## Extract to read
These midshipmen of Pombal’s day were required to have the same qualifications for appointment as did cadets of the land forces; this consisted principally of sound health and ability to read and write, plus the aforementioned necessity of noble birth. This class of midshipmen was extinguished in 1774, thirteen years after its creation.
The final step was taken during the reign of Dona Marfa I. By the decree of August 5, 1779, the Royal Naval Academy of Portugal was ordered created. A three-year course of training was outlined in this decree. Military training, mathematics, and nautical sciences were to be the basic elements of the curriculum.
This school placed special emphasis upon the teaching of mathematical sciences and navigation. It played an important part in the development of mathematical study in Portugal during the era, and some of its mathematics instructors earned a considerable reputation in the annals of Portuguese science. There were six professors and three substitute professors named to the Academy. They ranked with those of the University of Coimbra, Portugal’s famous educational institution, and enjoyed the same favors and honors.
Late in 1807 came the gatherings of war clouds over Portugal at a period when the naval school was enjoying a steady, even if slow, growth and development. Great Britain and France were the central combatants of a great European war. Angered by a Portuguese refusal to join in his war on the British, Napoleon suddenly ordered the invasion of Portugal. Since Portugal was virtually defenseless, Dom João, the Prince- Regent of Portugal, decided to abandon Lisbon and flee to his colony of Brazil.
This sensational flight, which possibly totalled fifteen thousand people, was safely completed with the aid of an English naval squadron: the first part of the Royal Fleet arriving in Rio de Janeiro on January 17, 1808.
The Royal Family itself arrived in Rio de Janeiro on March 7. Although weary from its long and cramped ocean crossing, the Companhia dos Guardas-Marinha did not land until the twenty-second of March. The company evidently proceeded directly to temporary quarters on the historic Rua dos Ourives (Street of the Goldsmiths), where it waited until a site for the Academy was found. While established there, the guardas-marinha received their first opportunity to wander about and become acquainted with the interesting colonial capital.

## Data extract
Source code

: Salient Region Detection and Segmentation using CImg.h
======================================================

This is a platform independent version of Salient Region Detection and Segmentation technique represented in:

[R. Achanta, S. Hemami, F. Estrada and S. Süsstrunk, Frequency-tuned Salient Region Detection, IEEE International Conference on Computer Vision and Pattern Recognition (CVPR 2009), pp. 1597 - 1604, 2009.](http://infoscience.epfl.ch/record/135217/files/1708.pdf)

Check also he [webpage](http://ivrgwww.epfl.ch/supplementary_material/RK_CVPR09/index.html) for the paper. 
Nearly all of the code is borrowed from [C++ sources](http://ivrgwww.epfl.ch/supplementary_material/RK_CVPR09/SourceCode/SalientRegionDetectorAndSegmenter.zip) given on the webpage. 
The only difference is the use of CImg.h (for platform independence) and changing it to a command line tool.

## Task instructions
- 1) Transcribe the passage on the Portuguese naval academy from "The Royal Family" up to and including "interesting colonial capital.".
- 2) According to the passage on the Portuguese naval academy, how many professors and substitute professors were named to the Academy?

## Solutions to the problems
- 1)
The Royal Family itself arrived in Rio de Janeiro on March 7. Although weary from its long and cramped ocean crossing, the Companhia dos Guardas-Marinha did not land until the twenty-second of March. The company evidently proceeded directly to temporary quarters on the historic Rua dos Ourives (Street of the Goldsmiths), where it waited until a site for the Academy was found. While established there, the guardas-marinha received their first opportunity to wander about and become acquainted with the interesting colonial capital.

- 2) Six professors and three substitute professors.